*What you are asked to do:* Find all lines below containing the string "painting" and return them.

Saved data entries:
=== Begin Enclosure ===
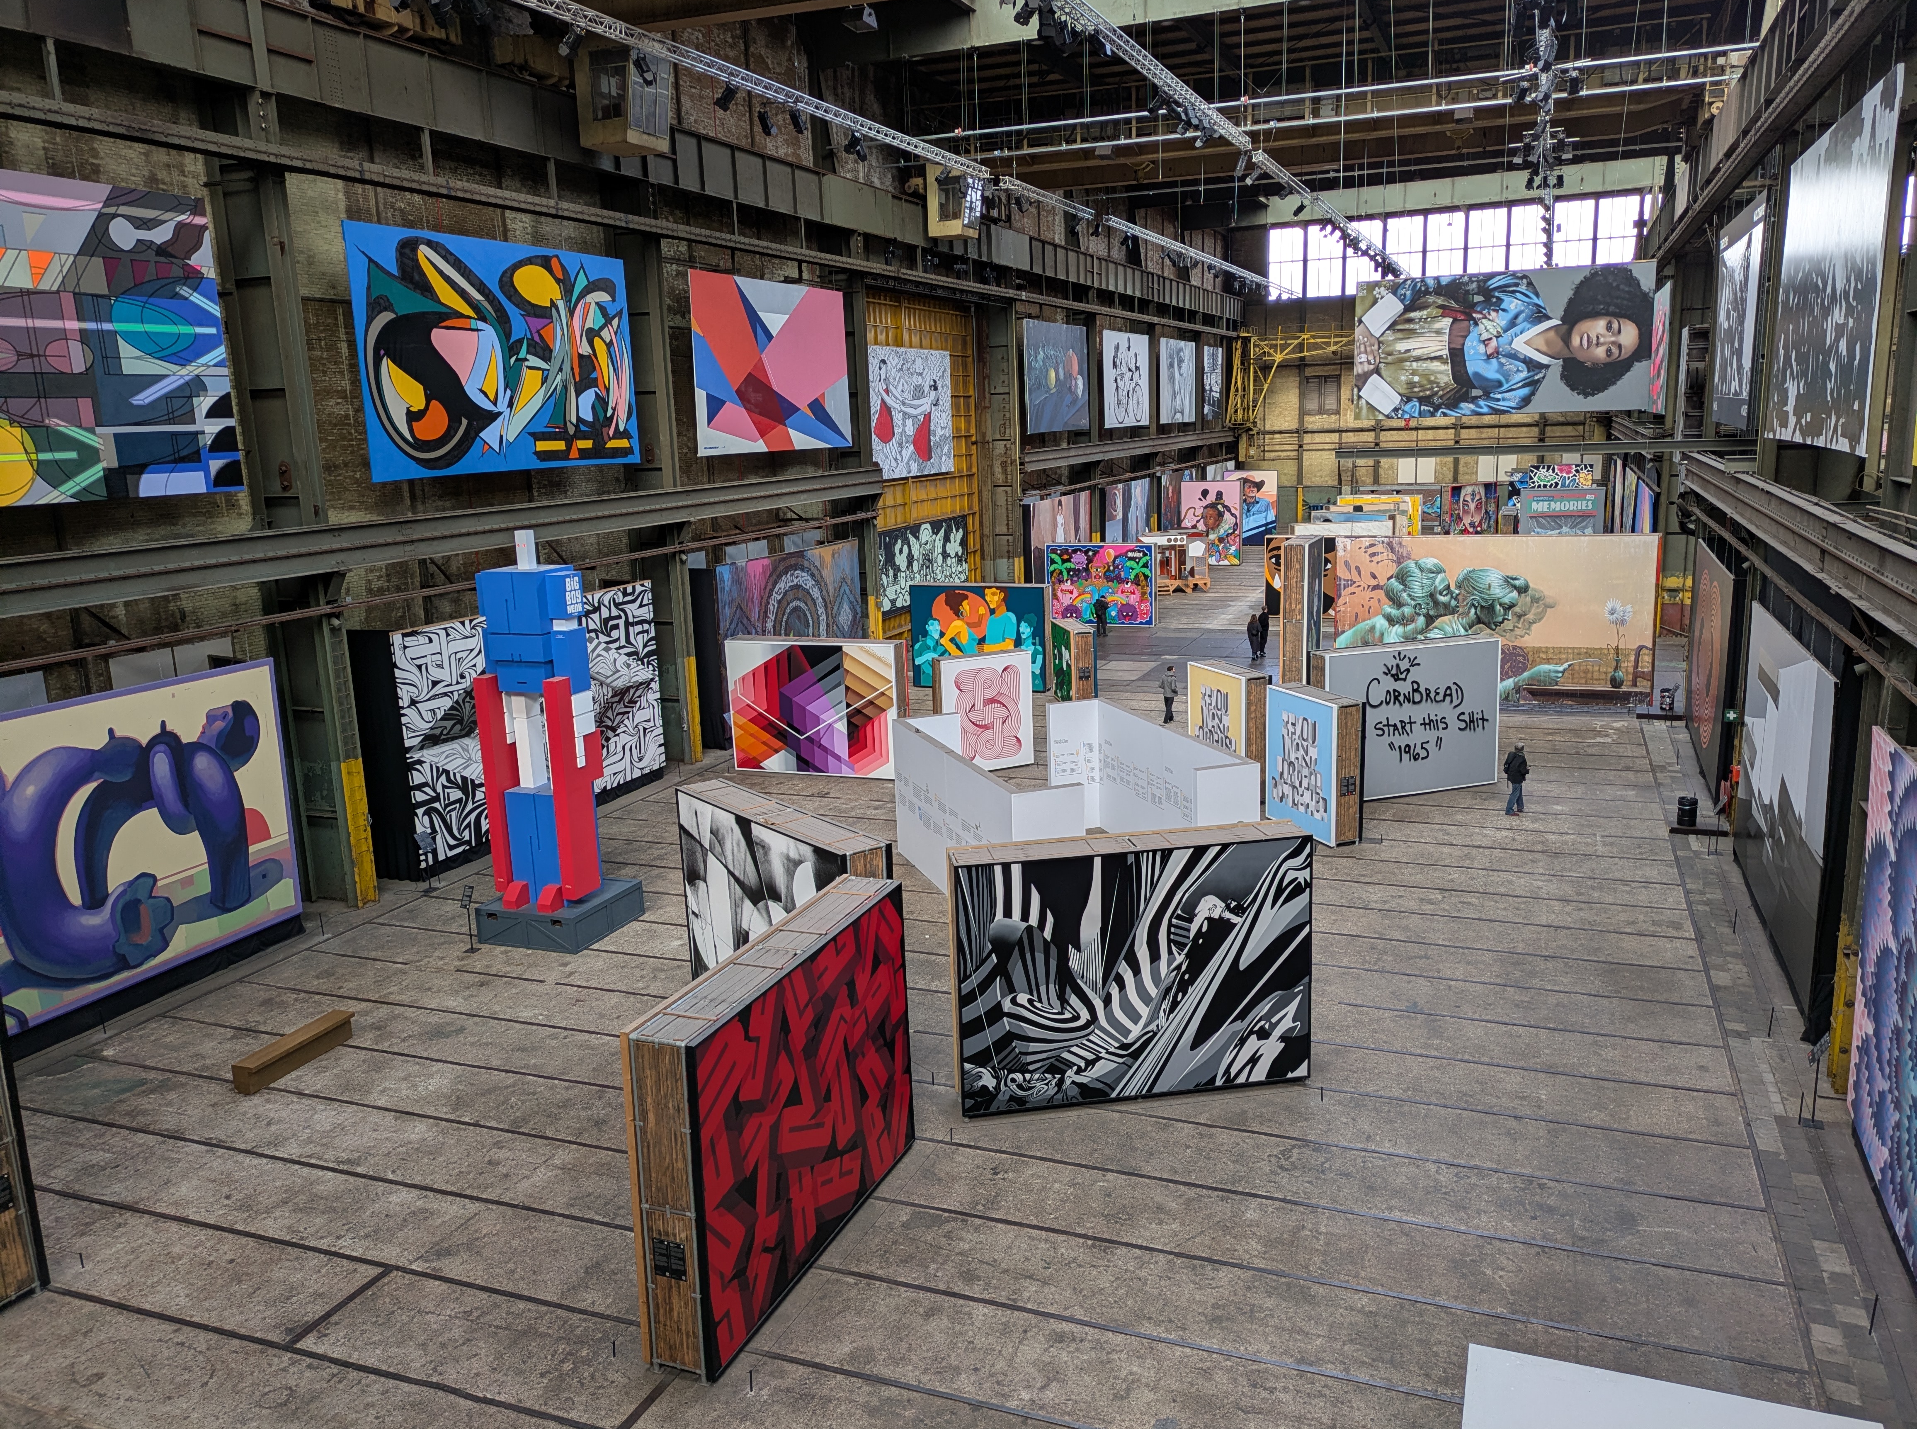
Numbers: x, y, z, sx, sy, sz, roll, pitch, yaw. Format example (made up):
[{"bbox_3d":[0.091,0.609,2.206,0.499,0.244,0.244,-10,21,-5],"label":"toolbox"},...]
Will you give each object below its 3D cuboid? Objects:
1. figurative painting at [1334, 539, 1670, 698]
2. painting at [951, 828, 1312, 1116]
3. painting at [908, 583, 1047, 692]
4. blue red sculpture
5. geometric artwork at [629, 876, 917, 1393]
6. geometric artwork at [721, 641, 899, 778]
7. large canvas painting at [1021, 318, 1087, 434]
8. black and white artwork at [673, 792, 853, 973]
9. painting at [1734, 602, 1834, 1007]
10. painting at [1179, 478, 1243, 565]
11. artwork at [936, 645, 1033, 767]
=== End Enclosure ===
*Exercise output:*
1. figurative painting at [1334, 539, 1670, 698]
2. painting at [951, 828, 1312, 1116]
3. painting at [908, 583, 1047, 692]
7. large canvas painting at [1021, 318, 1087, 434]
9. painting at [1734, 602, 1834, 1007]
10. painting at [1179, 478, 1243, 565]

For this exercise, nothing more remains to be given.